Part of a data file
>>>

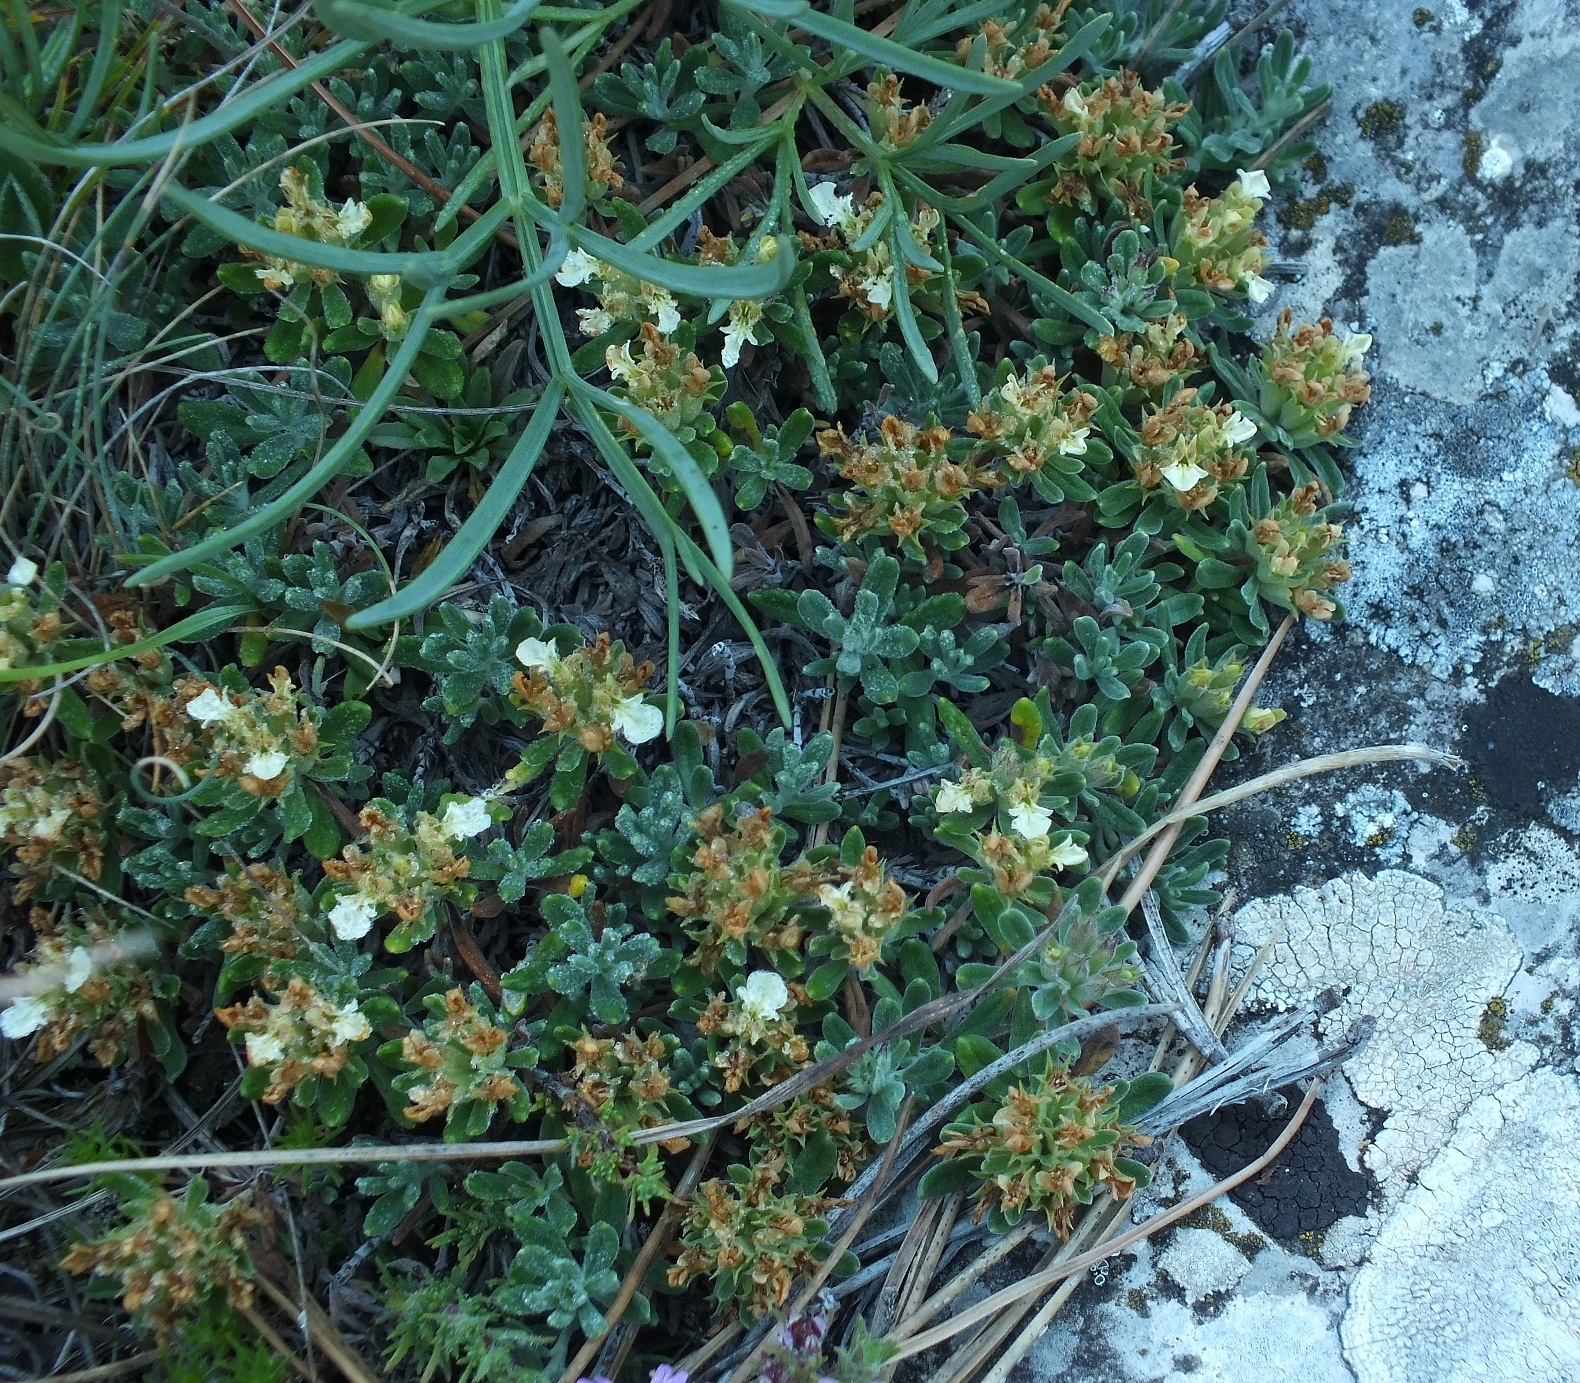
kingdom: Plantae
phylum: Tracheophyta
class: Magnoliopsida
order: Lamiales
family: Lamiaceae
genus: Teucrium
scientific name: Teucrium montanum
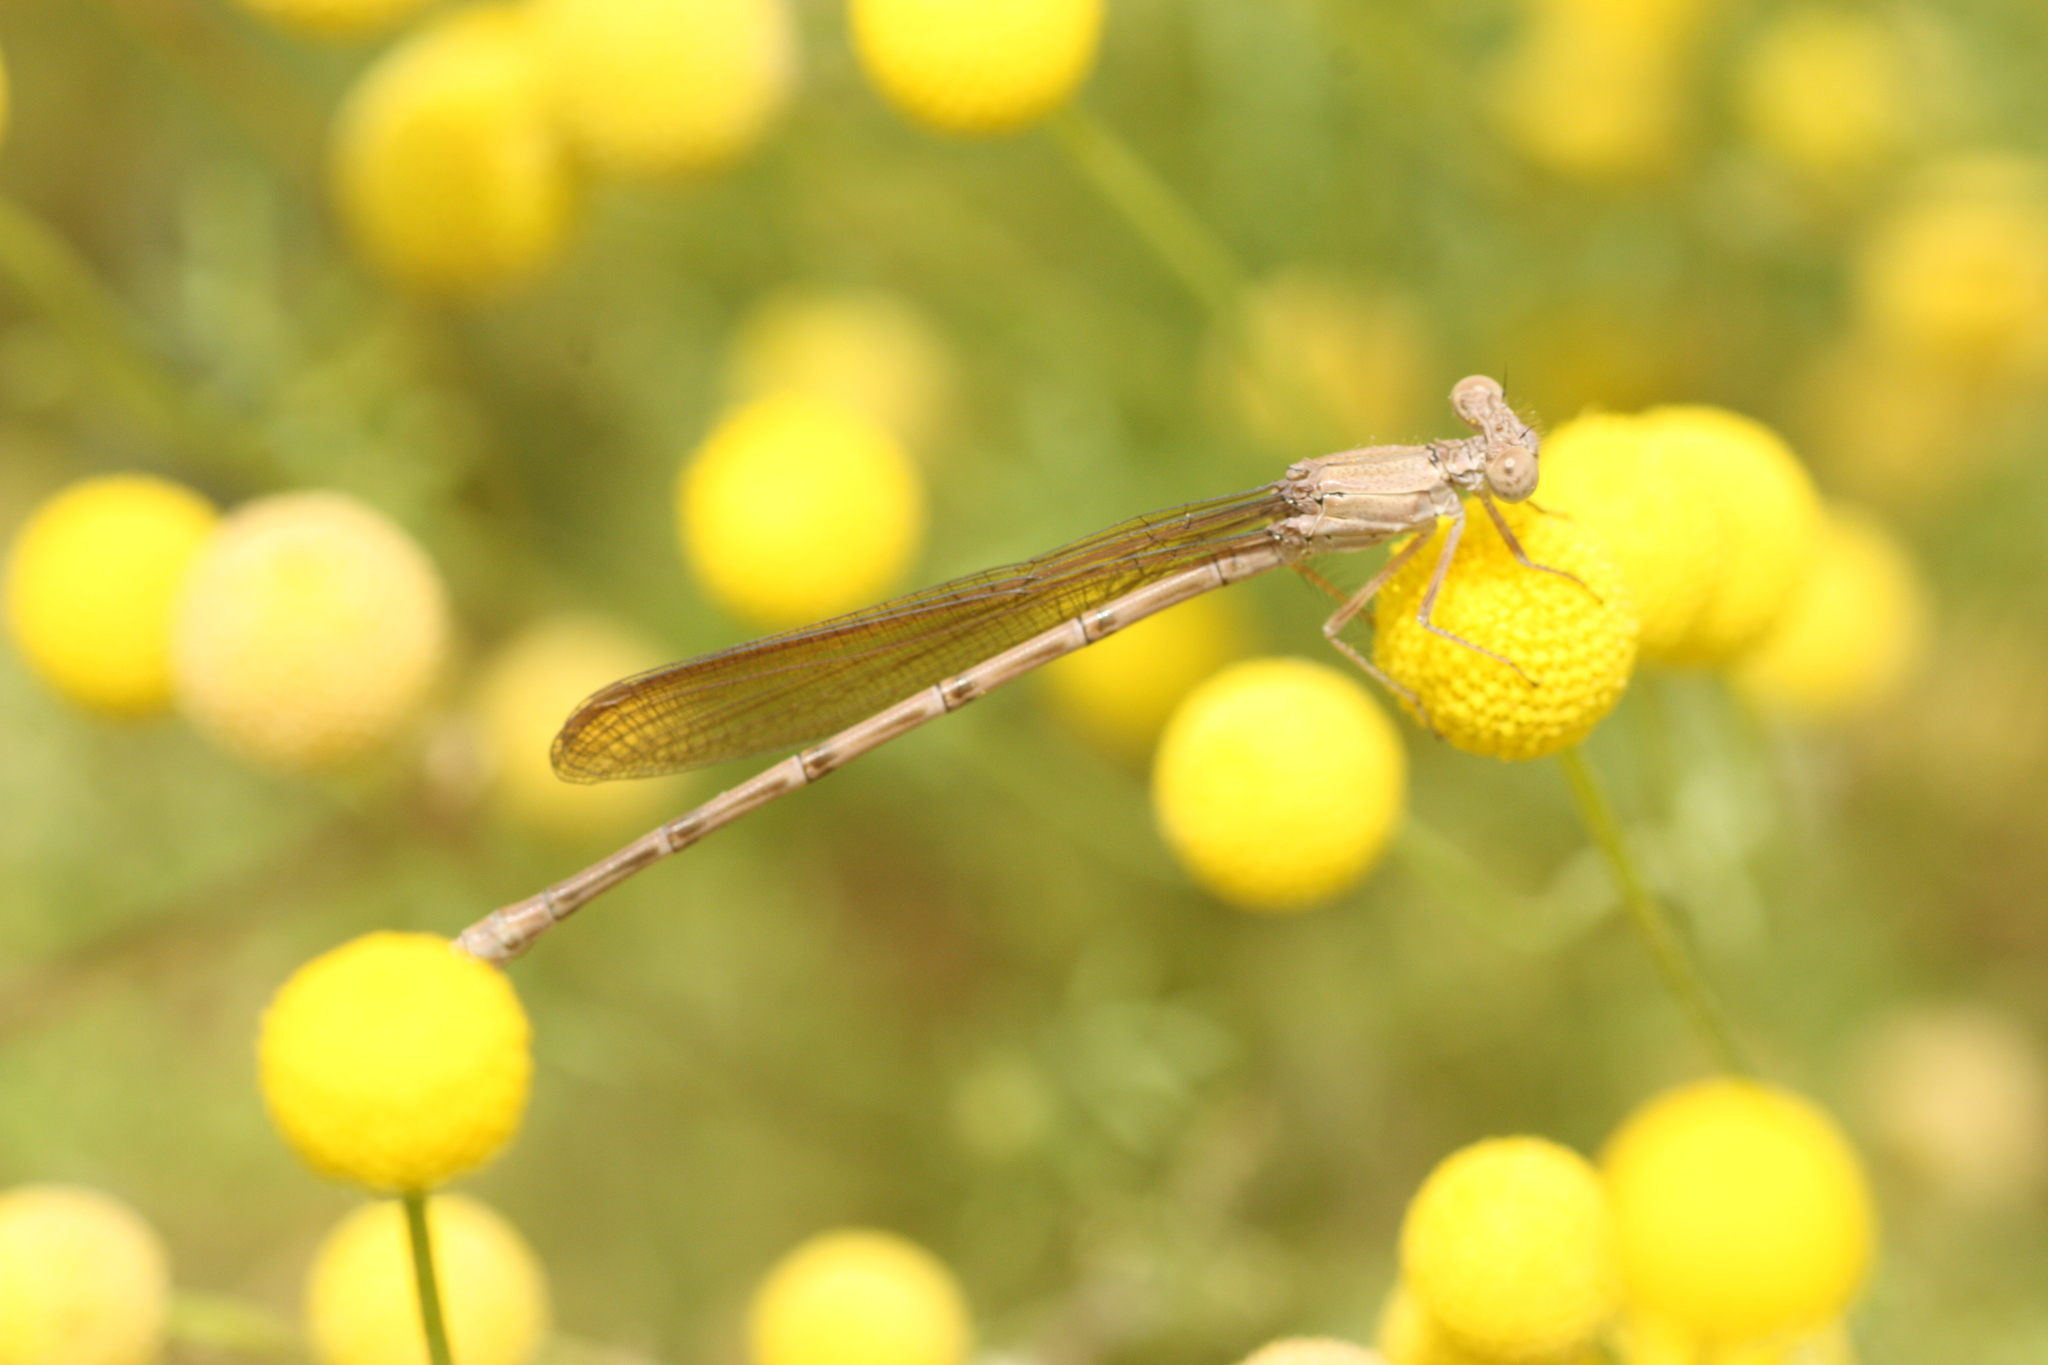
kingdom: Animalia
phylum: Arthropoda
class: Insecta
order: Odonata
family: Coenagrionidae
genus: Argia
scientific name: Argia sedula
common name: Blue-ringed dancer
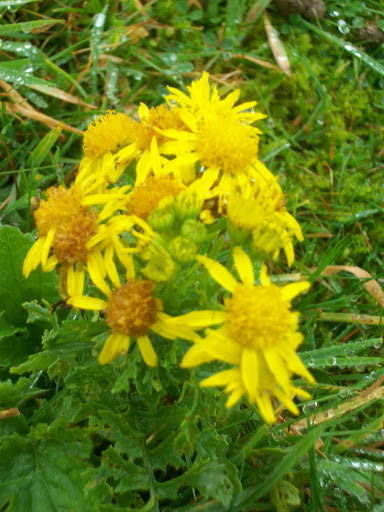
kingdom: Plantae
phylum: Tracheophyta
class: Magnoliopsida
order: Asterales
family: Asteraceae
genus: Jacobaea
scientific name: Jacobaea vulgaris
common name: Stinking willie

<<<

◆ AIM OF THE EXERCISE ◆
Copy out every line of the material above word for word, leaving out the pictures.

◆ EXERCISE SOLUTION ◆
kingdom: Plantae
phylum: Tracheophyta
class: Magnoliopsida
order: Lamiales
family: Lamiaceae
genus: Teucrium
scientific name: Teucrium montanum
kingdom: Animalia
phylum: Arthropoda
class: Insecta
order: Odonata
family: Coenagrionidae
genus: Argia
scientific name: Argia sedula
common name: Blue-ringed dancer
kingdom: Plantae
phylum: Tracheophyta
class: Magnoliopsida
order: Asterales
family: Asteraceae
genus: Jacobaea
scientific name: Jacobaea vulgaris
common name: Stinking willie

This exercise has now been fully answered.